When I was a little kid and my mom asked me what I wanted to be when I grew up, I would tell her: “I want to be President ––– of the Genetics Society of America”….uh….maybe not.
But electoral success came my way anyway. Think of the perks: the fancy house, the private plane, the entourage, my own tune playing when I arrive….uh….maybe not. So what is all the buzz about this position, and why are populations of geneticists clamoring to replace me when my term is up?….uh….okay. One Vice-President will move up to replace me, and we already know who she is (it’s Lynn Cooley from Yale).
The real stated perks, though, include some modest real estate on GSA’s Genes to Genomes blog. But don’t let me take advantage of it to grump nostalgically – I don’t want to be the scientific society president who decries the current state of the field and pines for the good old days. You won’t hear me reminisce about how we tramped miles through the snow to get to the lab, how molecular biology kits and nematodes hadn’t been invented yet, or how we knew every component of every buffer we used.
Because right now is the best of all possible times to be a geneticist!
As a graduate student, I sequenced RNA and DNA for a living, contributing to the first genome sequence of an influenza virus of some 13,000 bases. Today an undergraduate biology major – or maybe a high school student – tosses this genome onto a modern sequencer to generate that much data in about 0.000001 seconds. I don’t miss pouring those acrylamide gels, handling that 32P-labelled nucleotide, reading those endless 4-columned barcodes of As, Cs, Gs, and Ts and writing down the sequence by hand – and you shouldn’t either. That’s progress and we should delight in it.
Having the genome sequences of so many organisms and so many individual humans means that we don’t spend much time collecting DNA sequence data. Instead, we design imaginative experiments that make use of the unity of all biology apparent from the alignment of gigabases of sequence. We carry out mutant screens and rapidly identify mutations by comparison to high quality reference genome sequences. These are scenarios undreamt of a few decades ago and we should celebrate them.

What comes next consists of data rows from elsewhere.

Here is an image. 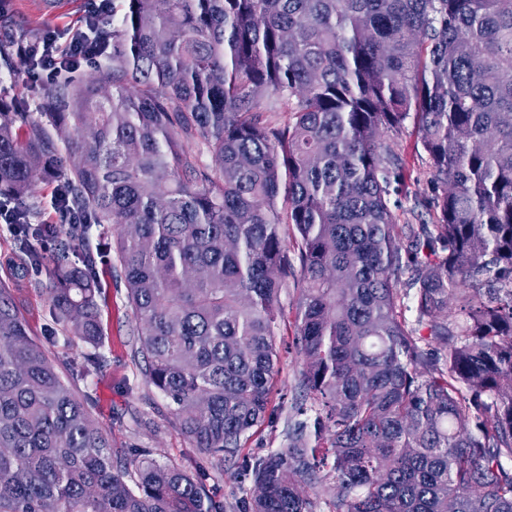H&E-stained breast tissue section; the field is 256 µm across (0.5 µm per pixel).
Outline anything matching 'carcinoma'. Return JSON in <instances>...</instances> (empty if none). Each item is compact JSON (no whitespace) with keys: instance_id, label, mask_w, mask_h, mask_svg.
<instances>
[{"instance_id":"obj_1","label":"carcinoma","mask_w":512,"mask_h":512,"mask_svg":"<svg viewBox=\"0 0 512 512\" xmlns=\"http://www.w3.org/2000/svg\"><path fill=\"white\" fill-rule=\"evenodd\" d=\"M38 112L0 100L17 272L51 240L58 324L95 347L96 267L117 260L135 354L205 452L235 456L269 416L294 229L311 406L245 462L263 493L244 512H316L330 490L332 512H512V0H112V52ZM410 118L435 224L392 210ZM35 177L76 223L36 220ZM137 454L130 480L0 287V512H224Z\"/></svg>"}]
</instances>
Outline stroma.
I'll return each instance as SVG.
<instances>
[{
    "label": "stroma",
    "mask_w": 512,
    "mask_h": 512,
    "mask_svg": "<svg viewBox=\"0 0 512 512\" xmlns=\"http://www.w3.org/2000/svg\"><path fill=\"white\" fill-rule=\"evenodd\" d=\"M73 2L72 9L49 17L39 11L35 0H11L8 12L0 15V41H31L48 29L56 31L60 40H67L72 28L86 15L87 0ZM393 141L395 150L405 162L408 176V194L395 211L398 223H436L437 214L430 205L436 183L426 155L417 147L418 133L413 122H406ZM20 256L19 242L7 226L0 223V281L12 288L14 301L33 339L57 335V342L48 347L49 356L70 383L76 397L90 398L92 416L108 434L113 448L153 449L156 459L202 475L210 495L223 502L224 512H241L243 500L252 493V485L249 480L236 477L239 459L263 456L287 444L288 419L293 414L297 382L303 368L294 345L302 286L299 276L289 277L278 297L281 320L277 342L281 374L271 395L270 415L243 442L237 458L222 462L217 456L195 448L185 437L175 414L146 376L142 359L134 354L132 329L135 318L123 285L108 272H101L105 301L100 313L104 332L100 352L106 365L82 374L78 368L91 354V346L60 340L61 327L52 314L45 270L33 268L27 276H17Z\"/></svg>",
    "instance_id": "obj_1"
}]
</instances>
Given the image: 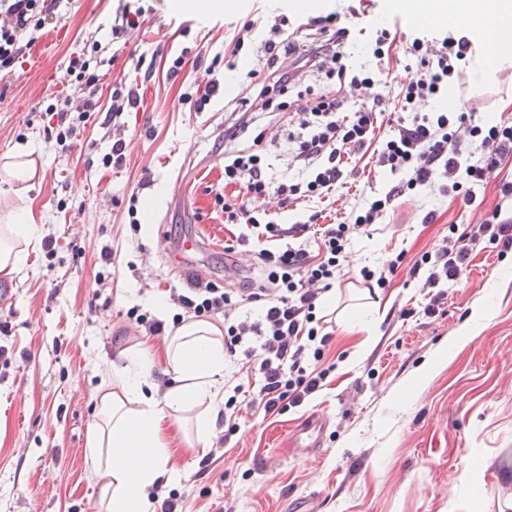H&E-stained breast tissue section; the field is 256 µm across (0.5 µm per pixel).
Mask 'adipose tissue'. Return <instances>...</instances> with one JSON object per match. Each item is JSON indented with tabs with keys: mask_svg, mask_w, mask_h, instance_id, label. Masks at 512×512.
<instances>
[{
	"mask_svg": "<svg viewBox=\"0 0 512 512\" xmlns=\"http://www.w3.org/2000/svg\"><path fill=\"white\" fill-rule=\"evenodd\" d=\"M412 10L429 20L464 12L474 22L497 21L496 43L512 41V0H413ZM25 202H18L0 225V273L20 272L25 263L24 242L31 236ZM127 363L116 371V386L102 390L99 418L88 439V452L102 481L105 512H149V494L163 478L174 479L161 421L189 407L198 408V441L211 434L213 419L204 410L218 395L224 379V341L220 328L208 321H189L171 336L167 363L176 380L159 391L151 378L148 350L126 351Z\"/></svg>",
	"mask_w": 512,
	"mask_h": 512,
	"instance_id": "obj_1",
	"label": "adipose tissue"
}]
</instances>
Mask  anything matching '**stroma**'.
I'll list each match as a JSON object with an SVG mask.
<instances>
[{"mask_svg":"<svg viewBox=\"0 0 512 512\" xmlns=\"http://www.w3.org/2000/svg\"><path fill=\"white\" fill-rule=\"evenodd\" d=\"M201 0L179 10L159 0L139 29L113 39L112 17L138 0H56L45 26L29 31L14 71L0 75V163L36 144L34 174L26 182L33 233L22 271L0 274L11 292L0 302V512H104L101 484L87 453L98 388L109 363L147 347L160 386L174 378L165 335L145 336L127 319L131 307L171 323L178 308L170 287H252L261 283L254 252L285 247L255 229L224 221V104L244 96L241 58L222 92L203 111L180 99L186 84L207 83V67L223 54L237 24L287 15L291 25L354 8V25L371 28L399 19L401 30L455 34L469 27L461 15L431 24L396 9L394 0ZM106 50L95 70L97 102L68 147L56 141L46 107L72 89L66 68L84 41ZM190 51V63L168 76L164 58ZM153 74L142 79L143 61ZM467 65L451 106L468 104L478 116L512 120V80H477ZM137 84L141 104L111 119L112 91ZM124 140L125 159L103 158ZM267 175L298 183L306 170L293 161V143L277 134L264 143ZM340 198L301 205L271 198L272 220L300 224L319 215L329 224L344 210L383 195L392 180L353 160ZM512 183V155L477 190L474 202L425 187L399 199L371 236L354 240L344 277L331 288L335 368L322 388L282 414L242 409L239 430L224 433V401L210 411L214 436L187 438L172 419L161 427L177 473L172 489L179 512H292L310 499L315 512H512V252L483 243L459 278L446 285L439 312L427 316L421 276L410 269L423 253L445 245L449 225L470 229L502 208L501 188ZM137 195L138 226L127 215ZM204 238L208 249L172 264L182 238ZM54 254H47L46 244ZM234 245L226 253L225 245ZM112 249L107 285L96 289L102 246ZM404 264L391 288L368 289L362 267L383 264L399 251ZM321 414L323 446L294 455L292 429ZM224 443H217V436Z\"/></svg>","mask_w":512,"mask_h":512,"instance_id":"stroma-1","label":"stroma"}]
</instances>
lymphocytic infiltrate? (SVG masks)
I'll list each match as a JSON object with an SVG mask.
<instances>
[{
	"label": "lymphocytic infiltrate",
	"mask_w": 512,
	"mask_h": 512,
	"mask_svg": "<svg viewBox=\"0 0 512 512\" xmlns=\"http://www.w3.org/2000/svg\"><path fill=\"white\" fill-rule=\"evenodd\" d=\"M54 4L52 0H0V71H11L19 61L22 41L28 30L42 28ZM287 20L277 15L268 21L265 39L255 41L256 21L243 23L233 36L228 55L213 58L206 85L189 84L181 99L204 110L218 92L222 69H235V59L245 50L258 48L264 68L246 72L243 82L247 95L239 102L240 115L224 131L233 143L224 155V183L238 186L237 196L224 202V221L228 224L263 225L267 237L286 233L282 225L261 222L266 199L321 197L338 191L344 176L345 155L372 149L379 172L396 176L397 181L384 197L365 207L347 212L343 221L326 225L316 252L302 246L256 254L264 282L257 288L222 289L211 286L186 294L171 289L170 298L190 317L220 315L224 318V352L244 353L257 382L253 389L235 385L224 401V418L229 431H236L234 417L241 406L282 412L299 406L320 388L328 374L320 363L332 340L316 303L344 274L350 243L368 234L392 207L394 201L419 186L431 184L434 176L448 181L451 192L474 201L475 189L497 167L500 159L512 154V122H477L474 113L461 109L438 112L419 111V101L447 96L448 89L463 73L462 64L474 57L468 35L445 36L439 40L414 37L403 54L408 62L400 80H392L390 50L397 34L388 29L370 31L368 45L374 67L353 68L347 52L353 45L354 31L340 22L338 13L319 16L307 22L316 31L311 43H289ZM323 74L325 89L304 98L295 96L304 77ZM70 84L84 101L80 106L65 104L55 111L58 140L74 137L87 112L93 108L85 92L97 76L90 71L84 56L70 59L67 69ZM397 88V115L394 127L385 136H376V107L383 104L388 88ZM357 92L354 109L343 111L341 95L345 89ZM280 113L287 138L294 144L297 161L308 177L296 184L275 183L266 174L263 142L268 133L266 115ZM490 242L501 251L512 250V222L492 215L466 238L449 234L448 244L434 255L422 254L412 266L425 271L424 287L433 291L425 314H434L441 300L436 289L442 282L457 279L470 247ZM249 306L259 307L257 319L243 316Z\"/></svg>",
	"instance_id": "1"
}]
</instances>
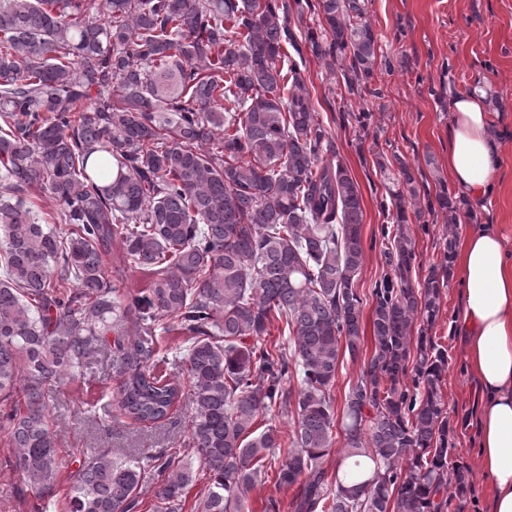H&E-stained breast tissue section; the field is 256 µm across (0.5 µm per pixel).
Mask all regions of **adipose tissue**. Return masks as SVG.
Masks as SVG:
<instances>
[{"label":"adipose tissue","mask_w":512,"mask_h":512,"mask_svg":"<svg viewBox=\"0 0 512 512\" xmlns=\"http://www.w3.org/2000/svg\"><path fill=\"white\" fill-rule=\"evenodd\" d=\"M483 98L453 102L448 174L454 186L482 198L500 165ZM464 304L460 331L481 393L478 456L492 488V512H512V258L492 227L472 228L458 254Z\"/></svg>","instance_id":"obj_1"}]
</instances>
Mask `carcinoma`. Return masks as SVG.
<instances>
[{
    "label": "carcinoma",
    "mask_w": 512,
    "mask_h": 512,
    "mask_svg": "<svg viewBox=\"0 0 512 512\" xmlns=\"http://www.w3.org/2000/svg\"><path fill=\"white\" fill-rule=\"evenodd\" d=\"M366 2L0 0V405L9 463L39 497L60 474L49 389L108 349L122 415L159 423L183 396L157 370L173 330L188 343L194 410L184 453L96 452L73 475L67 512H133L150 466L153 512H182L193 458L207 480L198 512H243L267 461L294 489L293 512H440L448 486L467 492L468 471L448 465V352L427 335L453 241L414 286L403 163L386 187L400 224L385 251L394 278L374 291V354L346 399L336 487L323 467L340 347L354 356L364 341L363 209L349 171L324 162L333 144L288 18L318 9L330 42L311 31V51L347 63L353 94L380 51ZM34 189L57 201L50 218ZM436 201L455 223L448 188ZM114 242L125 267L149 272L143 291L112 283ZM280 324L286 341L265 343ZM273 410L294 416L282 459L277 428L253 430Z\"/></svg>",
    "instance_id": "obj_1"
}]
</instances>
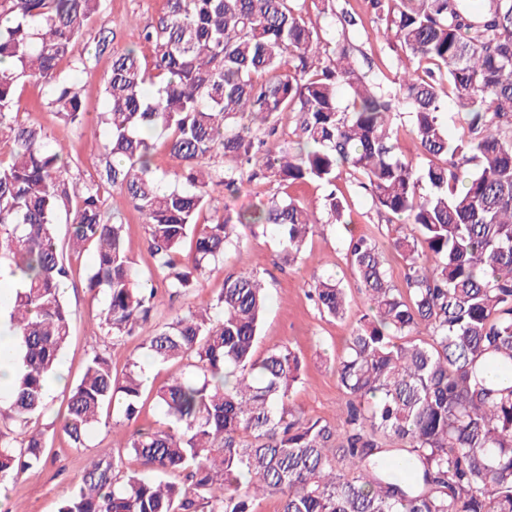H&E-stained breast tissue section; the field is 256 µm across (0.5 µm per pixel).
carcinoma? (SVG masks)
<instances>
[{"label": "carcinoma", "instance_id": "cac0c4a2", "mask_svg": "<svg viewBox=\"0 0 512 512\" xmlns=\"http://www.w3.org/2000/svg\"><path fill=\"white\" fill-rule=\"evenodd\" d=\"M367 3L415 64L395 87L362 71L347 37L364 26L356 12L341 9L336 40L324 42L306 0H166L163 17L134 34L152 47L151 65L133 47L112 53L97 121L109 129L107 160L72 192L70 157L22 119L18 88H47L49 107L85 125L59 66H85L73 51L101 0H0V261L21 275L8 307L21 370L0 407V485L44 459L45 431L30 423L48 408L46 380L71 332V266L54 232L64 210L72 252L94 249L86 288L106 296L101 336L115 346L138 334L143 358L178 372L154 393L165 422L144 428L138 362L118 375L106 353L89 358L48 428L84 448L110 406L139 469L120 455L91 459L58 512H257L266 493L280 512H512V0ZM399 105L423 150L418 169L398 151ZM283 112L299 119L282 142ZM154 132L185 183L153 175ZM217 152L224 166L211 170ZM344 173L412 229L391 244L405 262L404 295L372 237L343 242L368 308L334 360L347 401L329 422L293 402L302 360L292 347L255 355L267 306L256 273L231 274L217 298L152 324L157 286L140 277L106 201L118 189L140 215L174 299L216 268L242 228H275L297 258L316 218L286 189L331 187L326 206L339 222ZM256 179L282 195L199 223L213 209L210 183L238 192ZM308 296L323 317L346 313L333 275Z\"/></svg>", "mask_w": 512, "mask_h": 512}]
</instances>
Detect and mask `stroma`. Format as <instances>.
Returning a JSON list of instances; mask_svg holds the SVG:
<instances>
[{"mask_svg": "<svg viewBox=\"0 0 512 512\" xmlns=\"http://www.w3.org/2000/svg\"><path fill=\"white\" fill-rule=\"evenodd\" d=\"M165 10V0H102L100 13L89 22L86 31L74 49L75 56L86 62L85 70L73 72L62 67L61 74L75 82L86 104L87 124L78 128L63 123L56 114L39 104L46 98V89L27 84L19 89L25 119L42 125L53 142L62 144L72 160L71 174L82 180L94 173L105 161L106 130L97 129V116L104 109V87L110 72L112 53L126 49L132 42V25L156 23ZM352 43L368 58L374 70L394 77L397 54L382 37L379 27L366 23L365 27L350 30ZM108 40L110 50L99 53L98 43ZM337 191L347 193L350 211L346 223H330L325 209L326 188L315 182L296 183L289 187L292 198L307 204L314 212L317 227L309 236L297 260H289L282 251L274 231H242L239 246L231 249L223 264L208 273L194 288L176 300H169L165 291L157 293L155 320L165 322L176 313L215 299L224 287L227 275L240 270L256 271L268 293V308L262 324L258 352L282 344L299 350L304 365V381L293 394L295 406L306 417L332 419L346 402L336 382L333 356L340 352L350 336L357 318L367 310L363 288L352 275L345 256L343 239L349 233L373 237L380 247L389 248L399 235L410 232V225L378 213L369 194L362 189L349 188L347 180L336 182ZM277 184H252L232 194L223 186L208 188L212 203L218 209L243 211L278 193ZM109 215L127 226V244L131 258L140 274L156 277L153 260L145 245V231L139 215L120 190H113L107 201ZM72 277L66 289V300L72 313L69 342L63 352V367L67 382L49 392L53 410H61L68 397L67 385L78 380L91 355L106 350L114 370H124L133 355L139 352L138 338H130L115 346H104L93 329L103 306L102 296L90 293L86 279L94 263L92 250L69 256ZM332 274L340 279L349 303L343 318L326 319L320 316L307 297L315 279ZM118 449L113 441L111 426L102 424L90 435L86 447H70L61 435L51 436L45 450V462L24 472L17 481L8 484L0 493V507L6 512H57L63 498L69 495L74 480L88 457L99 454L115 455Z\"/></svg>", "mask_w": 512, "mask_h": 512, "instance_id": "1", "label": "stroma"}]
</instances>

We make exact changes in the genome of the cells we study – perhaps to match a gene sequence of someone with disease – and put these cells through a battery of sophisticated assays. We reconstruct elaborate pathways of differentiation and development. We build complex circuits with feedback and feedforward loops to synthesize metabolites, drugs, and other chemicals. That’s our world, and it’s a wonderful one.
During my years as a graduate student, the first stirrings of computational biology could be seen; today, some of our most talented graduate students will never hold a pipet or run a gel. Others will carry out experiments and then pause for months as they switch to analyzing the data. Where once we worked in small isolated groups, geneticists now work hand in hand with statisticians or modelers, with computational chemists or structural biologists, with synthetic biologists or genome engineers. That’s our style of science, and it’s much the better for it.
Genetics is more than just a part of the excitement in biology: it’s the central part. Our way of thinking is integral to the understanding of any disease, the design of any drug, or the dissection of any signaling pathway. You can no more provide chemotherapy to treat a cancer without considering the tumor’s evolution than you can give a transfusion without typing a patient’s blood antigens. We work in a field whose impact on biology is huge and will only continue to grow.
Of course, it’s not a utopia out there. In other posts, we’ll discuss gloomy funding prospects, the challenges of finding a satisfying career in genetics, what we might do to keep early career biologists who want children in science, and the minefield of publishing in high profile journals. And this shouldn’t be just my blog: please send me (my last name at uw.edu; subject line: Count) your comments and ideas on what you think the GSA should be doing in these or other arenas. Even better: let me know what you can do to help us out.
But as we start this new year and new GSA presidency, let’s rejoice in what our field has accomplished and the prospects for continuing stunning discoveries. In this most wonderful time to be a geneticist, let us count our lucky stars.